What's in Your Queue?

Category:  Film
Wednesday, April 4th, 2012 at 12:12 PM
What's in Your Queue? by Mark Toriski

For your viewing pleasure, three films ripped from the Erie Reader Queue.

A Town Called Panic (Comedy/Animated)

The entire concept of doing reviews based off films streaming on Netflix was born out of randomly viewing this odd Belgium cartoon one night with friends. Based on a series of shorts broadcast around the world, “A Town Called Panic” is the tale of Cowboy, Indian, and Horse—three roommates preparing to celebrate the birthday of the latter by building a barbecue pit. What results is home destruction, music classes for farm animals, pointy-headed wall thieves, journeys to the center of the earth and across the frozen tundra, snowball engineers, a parallel underwater universe, and parachuting cows all in the pursuit of…well, it’s never entirely clear where this movie is headed. And that’s part of the fun of “A Town Called Panic.” It’s so utterly bizarre (and so crudely animated in a stop-motion manner that makes “Robot Chicken” look like Pixar), it’s one of those films that constantly makes you question what the creators were smoking when they thought it up. This movie should greatly benefit from the exposure it gets on Netflix and enthusiasts of Adult Swim’s programming should have no problem getting behind this film.
Grade 4 Stars

200 Motels (Musical/Sci-Fi)

A film by Frank Zappa—you just know this is going to be epically strange. Starring Ringo Starr, Keith Moon, the Royal Symphony Orchestra, and other musicians of the era, “200 Motels” is part rock opera, part science-fiction odyssey, and extremely heavy on the psychedelics, as the film is loosely set around a band losing their minds in the midst of touring. “Touring makes you crazy,” is the phrase uttered early in the film, and so will watching this movie. Frank Zappa plays Frank Zappa, Ringo Starr plays Frank Zappa, a rag doll plays Frank Zappa…“200 Motels” is often disorienting and confusing with its directionless storytelling, editing tricks, and cheapened effects (it’s almost reminiscent of today’s works by Tim Heidecker and Eric Wareheim). And much like his music, there is so much beneath the already-bizarre surface of this film that repeat viewings may be required. Zappa uses the film to voice his distaste with music—taking jabs at everything from orchestras to then-modern rock acts of the time. But ironically, it is the music, not the visuals, that is the highpoint of the film.

Grade 2.5 Stars

Life in a Day (Documentary)

If only I could remember where I was on July 24, 2010. It would put this National Geographic documentary in better perspective.

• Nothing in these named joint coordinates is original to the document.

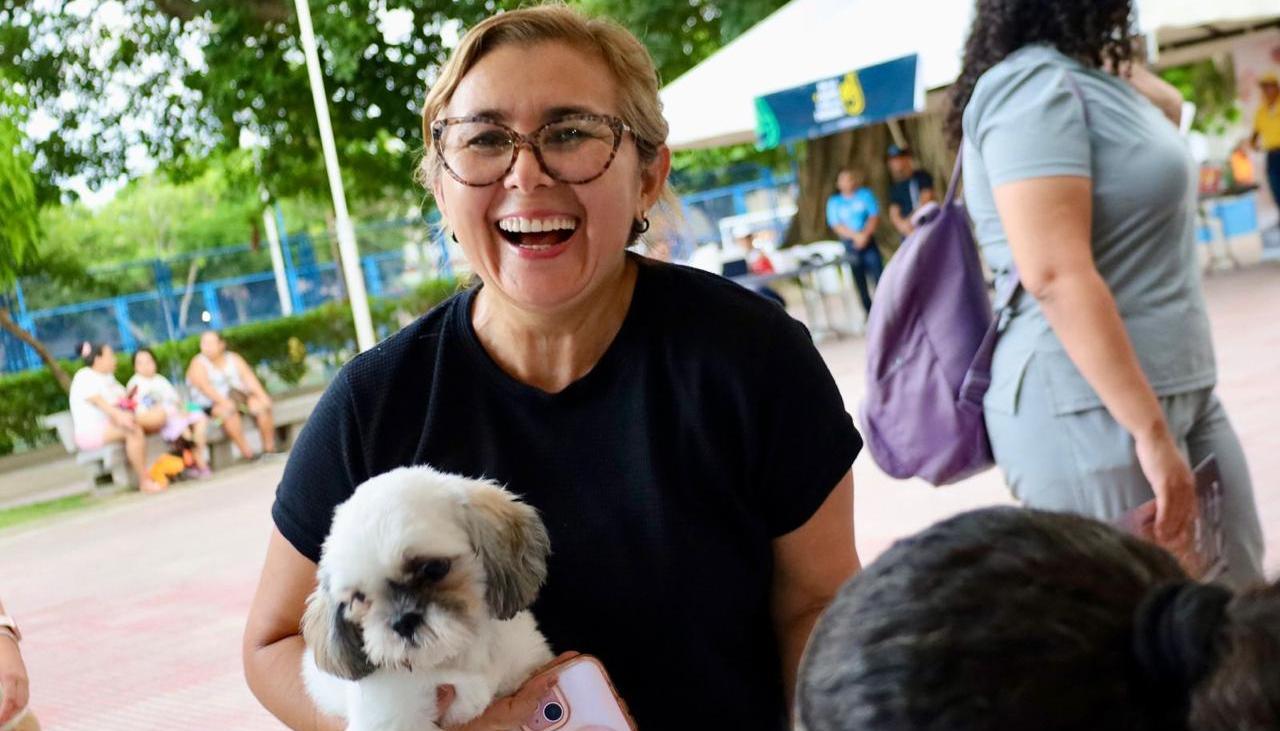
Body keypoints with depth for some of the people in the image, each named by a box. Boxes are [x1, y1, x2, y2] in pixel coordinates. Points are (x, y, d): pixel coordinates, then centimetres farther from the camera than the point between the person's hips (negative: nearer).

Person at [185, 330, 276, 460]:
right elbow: (205, 386, -19)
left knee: (261, 406, -21)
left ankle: (269, 448, -17)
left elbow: (249, 377, -1)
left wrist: (262, 395, -18)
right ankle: (246, 452, -38)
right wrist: (224, 401, -34)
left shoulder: (234, 358, 10)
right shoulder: (198, 364, -3)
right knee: (227, 410, -35)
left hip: (240, 395, 4)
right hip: (213, 404, -4)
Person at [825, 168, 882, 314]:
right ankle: (870, 313, 10)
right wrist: (855, 236, -16)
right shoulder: (834, 202, 4)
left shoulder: (866, 195, 5)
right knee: (860, 282, 3)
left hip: (868, 242, 0)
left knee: (879, 276, -7)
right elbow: (836, 226, -4)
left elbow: (874, 216, -1)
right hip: (850, 246, 0)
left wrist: (865, 235, -16)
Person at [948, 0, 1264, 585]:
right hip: (1094, 412, -9)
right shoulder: (1032, 84, -16)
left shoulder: (1081, 76, 13)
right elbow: (1056, 275, -25)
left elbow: (1166, 108, 37)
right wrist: (1149, 431, -26)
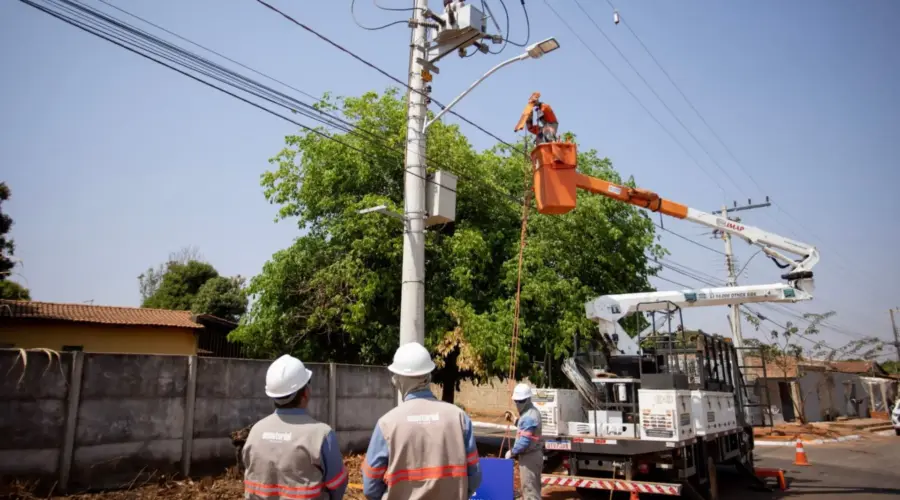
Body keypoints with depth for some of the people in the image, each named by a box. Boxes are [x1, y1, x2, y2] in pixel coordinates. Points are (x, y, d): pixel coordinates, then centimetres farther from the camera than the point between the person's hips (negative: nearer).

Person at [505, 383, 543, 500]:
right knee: (533, 486, 17)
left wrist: (512, 452, -12)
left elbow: (524, 441, -24)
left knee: (529, 487, -3)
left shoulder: (529, 417, -22)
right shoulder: (530, 412, 10)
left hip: (529, 457, -10)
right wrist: (516, 421, 5)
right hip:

More than 4,500 hours of amateur videos were collected from more than 190 countries, all shot on a single day. There is no straightforward narrative or overall theme here just vignettes that give us a brief glimpse into life on a July day. This means we are treated to a near overload of striking visuals, while occasionally treating us to compelling stories when the documentary decides to give us more than 30 seconds of footage. But the briefness of everything will often leave you wanting more—especially in the stories of a young family dealing with a mother’s fight with cancer and a Korean man who has spent the past nine years biking the world. Despite no real direction, “Life in a Day” is great at displaying the extremes of the human condition and how any one day can be full of humor, sadness, celebration, destruction, and even death.  

Grade 3 Stars

All titles are currently available for instant streaming on Netflix.